Sunday, July 03, 2005


Sifting Unto Truth

The vacation was great, but I returned to the predictably impressive backlogs of email. The post-vacation email sift is always dispiriting. Some of it is easy to discard without reading: the usual spam, out-of-the-office notices, traffic alerts, etc. The dreary part is the urgent-but-not-important stuff that needs to be done Right Now, dated the middle of last week.

Every day brings some of that, but the post-vacation mail sort concentrates the process, bringing a deadening weight to something that’s usually tolerated via small doses.

Getting a week’s worth in one sitting is unnervingly clarifying. I hadn’t quite faced how much of the day-to-day part of the job consists of nudging people to do stuff that they don’t want to do (and that I know they don’t want to do). It’s particularly bad over the summer, when many department chairs decide that they’re really faculty for summer purposes.

The close variation on that is the dreaded carbon copy (remember carbons?). Email makes cc’ing people much too easy, and as a dean, I’m treated to a steady flurry of cc’s of heated email exchanges between verbal combatants (student-faculty, adjunct-chair, faculty-chair, etc.). Usually, they wait until the conflict has reached a certain level before one of the combatants starts to cc me; at that point, I get a copy of everything. My job is to read backwards, try to reconstruct just what the bleep they’re actually talking about (with the first volley of messages sucked into the ether), and then try to remember to take whatever action seemed appropriate (which is often either nothing at all, or a request for clarification, which generates yet more emails). It’s sort of an electronic palimpsest, except that it gets longer even as I read. Even more tedious is the thoughtful combatant who cc’d me, the VP, and the President. At that point, guessing whether it’s even appropriate to respond (and thereby, implicitly, to preempt my superiors) adds another level of complexity. As a result, occasionally, nobody responds. It’s the easy fly ball dropping between frozen outfielders. If you want a response, address your message accordingly.

* Data:
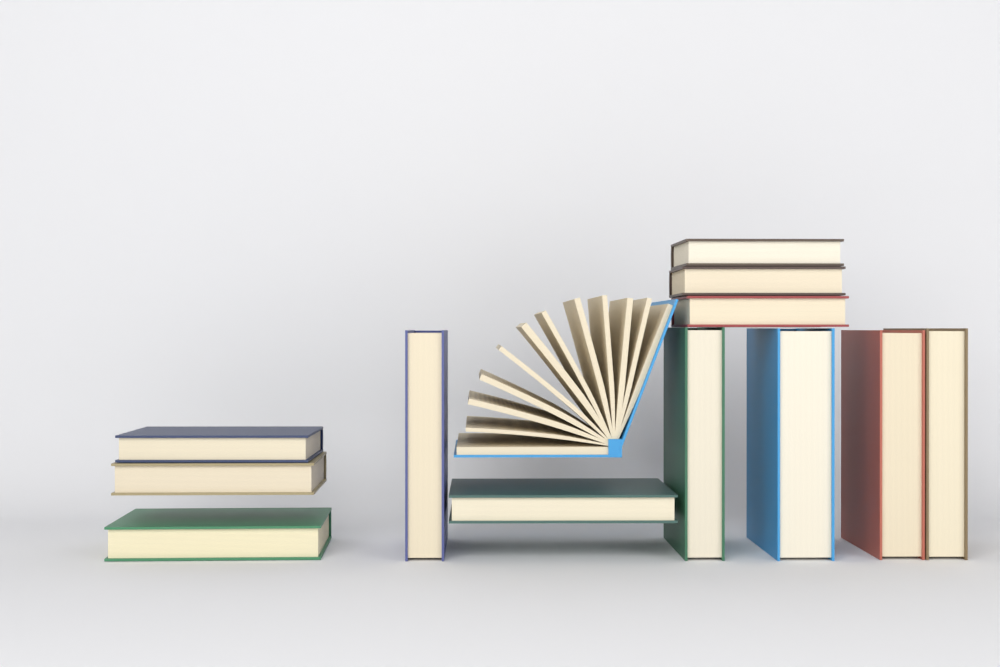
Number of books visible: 13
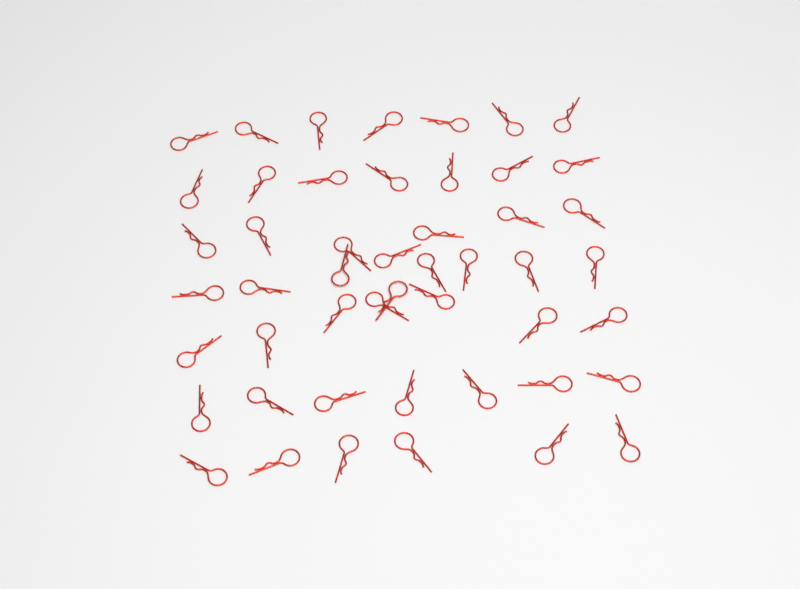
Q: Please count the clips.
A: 49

* Jobs:
1 - According to the blog post on post-vacation email, what do many department chairs decide over the summer?
2 - Summarize the blog post on post-vacation email in two sentences.

* Solved tasks:
1 - They decide that they're really faculty for summer purposes.

2 - Returning from vacation to a week's backlog of email, the writer finds the sorting dispiriting and realizes how much of the job consists of nudging people to do things they don't want to do. As a dean, the writer also receives a steady flurry of carbon copies of heated email disputes, which must be read backwards to make sense of them, and when the vice president and president are copied too, sometimes nobody responds at all.